Doug continued on along a narrow pathway paralleling the cylinder. Ten meters later, we reached an outwardly curved wall with a small ventilation grille in it. Doug gave an expectant-sounding woof, and I went up to the wall and pressed my face to the grille.

And felt my throat tighten. Spread out fifteen meters below me were the cedar-covered roofs of a small collection of EuroUnion-style ski chalets. Directly across from my peephole, on the far side of the dome, I could see the wall painting of rugged Alpine mountains.

We were back at the medical dome.

Doug gave a soft, questioning woof. “Sure, why not?” I replied. “With Wandek’s planned frame-up no longer pinning me down, he’s trying to get back to his preferred approach of stealth and secrecy. But he’s also running on borrowed time, and he knows it.”

I leaned back and forth around the grille, studying the buildings and surrounding landscape as best I could from my current vantage point. As usual, there were a few Fillies moving between the buildings, but I could also see a couple of figures loitering within view of Terese’s old Building Eight. “That’s because he has no idea when I’ll pop up and try to take her away from him,” I continued, turning away from the peephole and looking around the area I was in.

Against one of the side walls I spotted a row of storage cabinets and headed over to check them out. “Or worse, I might manage to get Director
Usantra
Nstroo interested enough to call out the whole Jumpsuit contingent and start hunting them down. Ergo, rather than tuck her away in some anonymous apartment somewhere, he’s opted to get right to work figuring out what makes her tick.
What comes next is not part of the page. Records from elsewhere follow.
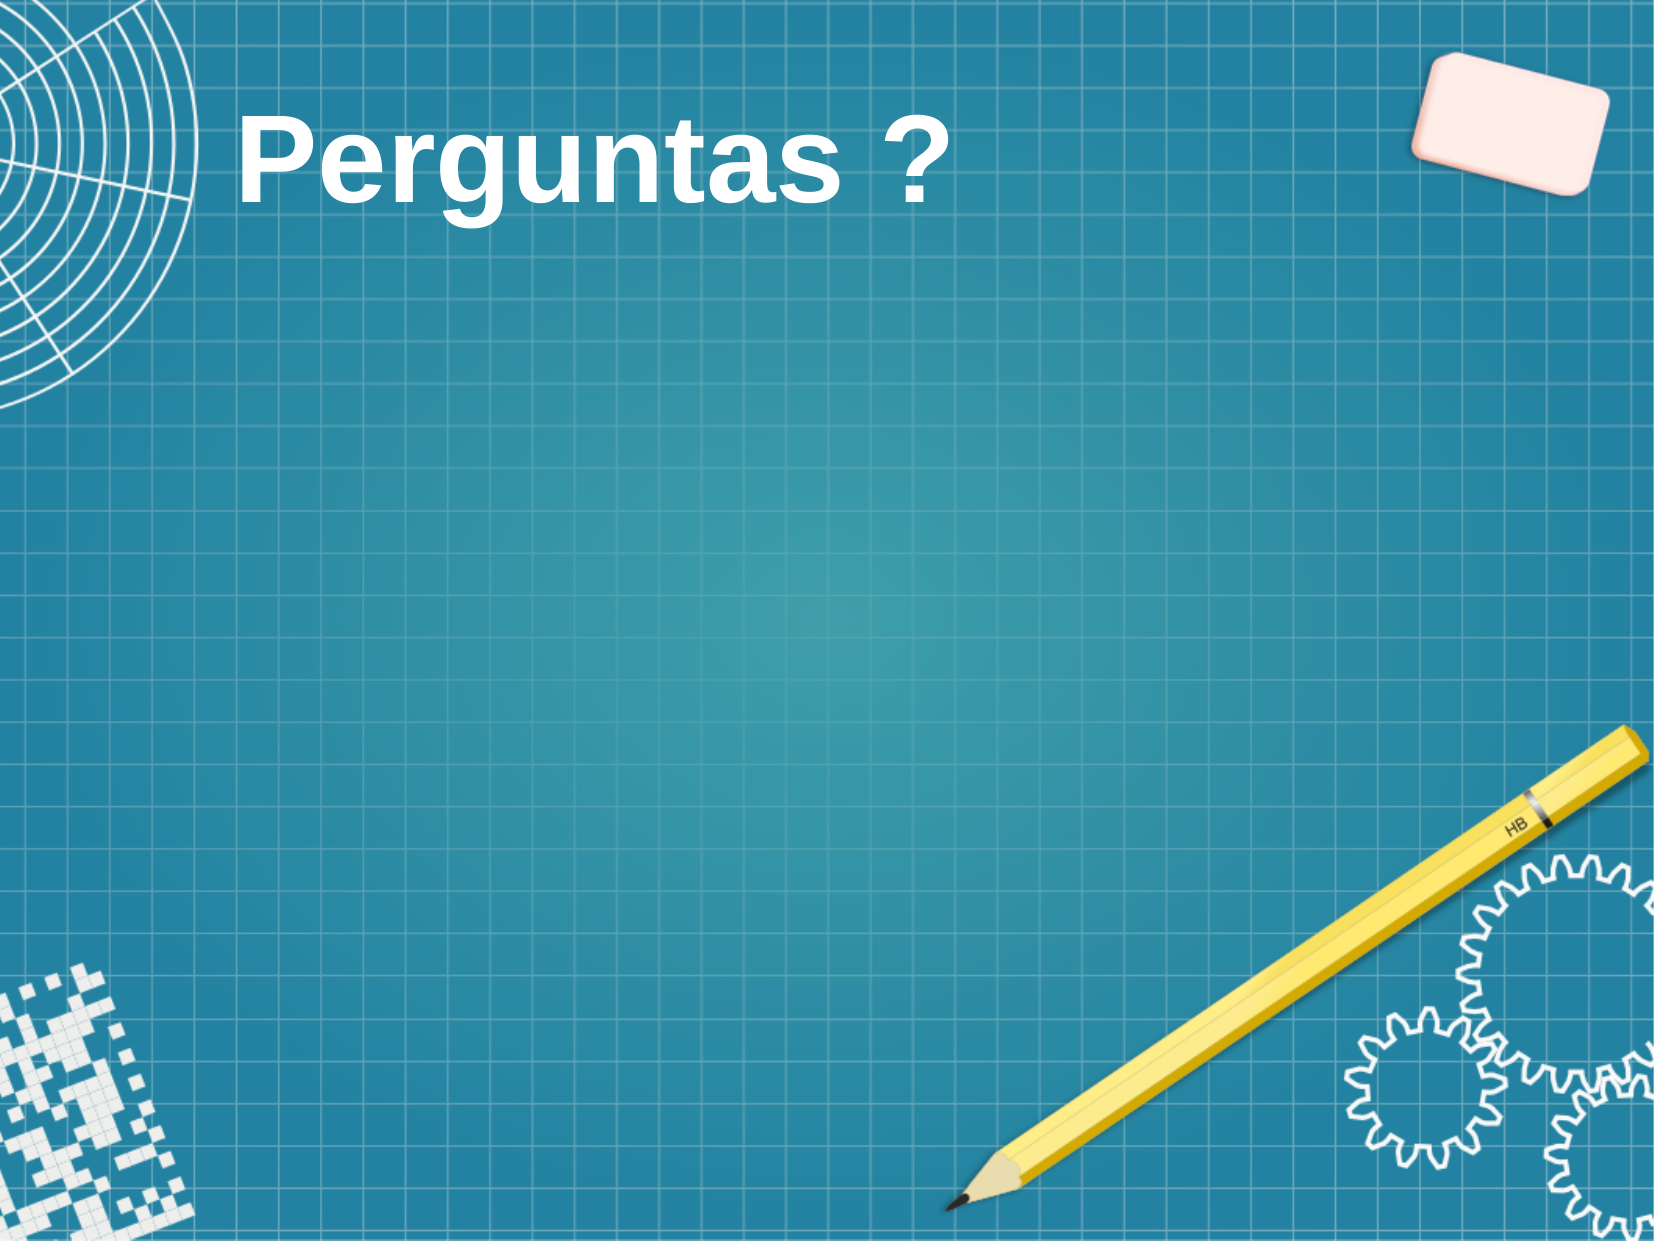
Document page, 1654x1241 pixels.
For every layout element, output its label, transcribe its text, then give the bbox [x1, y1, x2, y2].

picture [0, 0, 1654, 1241]
text_box Perguntas ? [234, 23, 1404, 296]
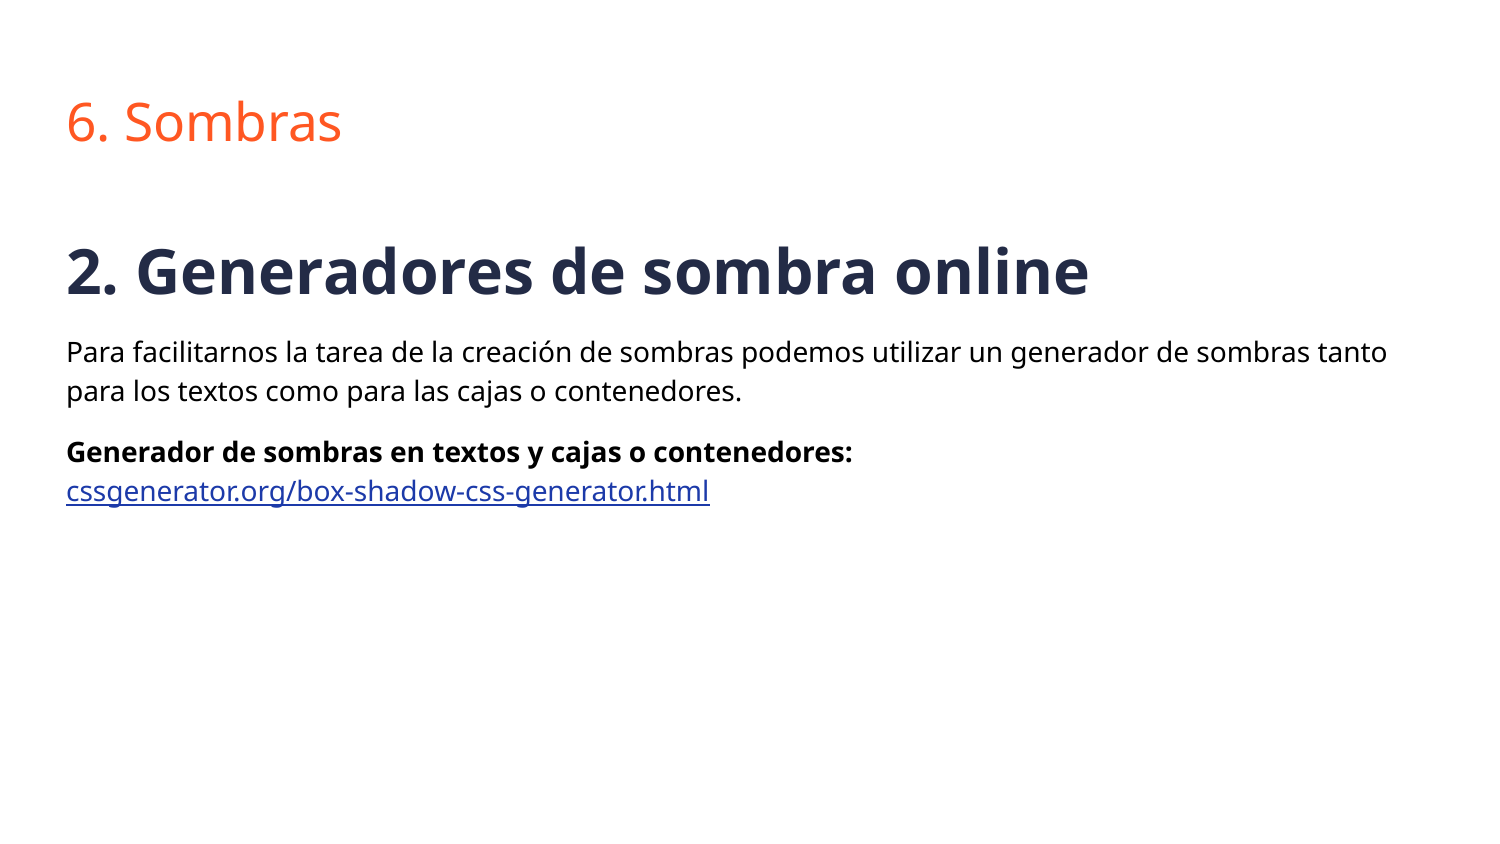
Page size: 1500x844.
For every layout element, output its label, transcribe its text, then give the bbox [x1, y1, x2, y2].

list 2. Generadores de sombra online Para facilitarnos la tarea de la creación de sombras podemos utilizar un generador de sombras tanto para los textos como para las cajas o contenedores. Generador de sombras en textos y cajas o contenedores: cssgenerator.org/box-shadow-css-generator.html [51, 189, 1449, 750]
title 6. Sombras [51, 72, 1449, 167]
The only place with the proper equipment is a medical facility; and the only place where a Human patient won’t raise eyebrows and unwelcome curiosity is
this
medical facility.”

I reached the storage cabinets and opened the first. Inside was a collection of spare valves and fittings, plus a section devoted to replacement control cards. “Unfortunately, Wandek in a tearing hurry means we’re in a tearing hurry, too,” I said, moving to the next cabinet in line. Flexible ductwork in this one. “It also means we may have to wreck the whole building they’ve got her in if we’re going to make sure they don’t get away with any data worth having.” I went to the third cabinet and opened it.

Bingo. The entire upper section of the cabinet was crammed to the brim with tightly coiled power cables. “Okay, we’re in business,” I said, pulling out one of the coils. There was at least thirty meters there, I estimated. Perfect. “Now all we have to do is find a way through this wall,” I said, running my eye over the curved metal.

Unfortunately, the only opening I could see that was big enough for me to fit through was currently occupied by the far end of the two-meter cylinder. The one with all the driving fans inside it.

I chewed at the inside of my cheek. I could try working my way around the dome and see if I could find a more obvious way in. Alternatively, I could go down to the public area and just walk in past the receptionist. But the former would take time I didn’t have, and the latter would give the Shonkla-raa more warning than I could afford.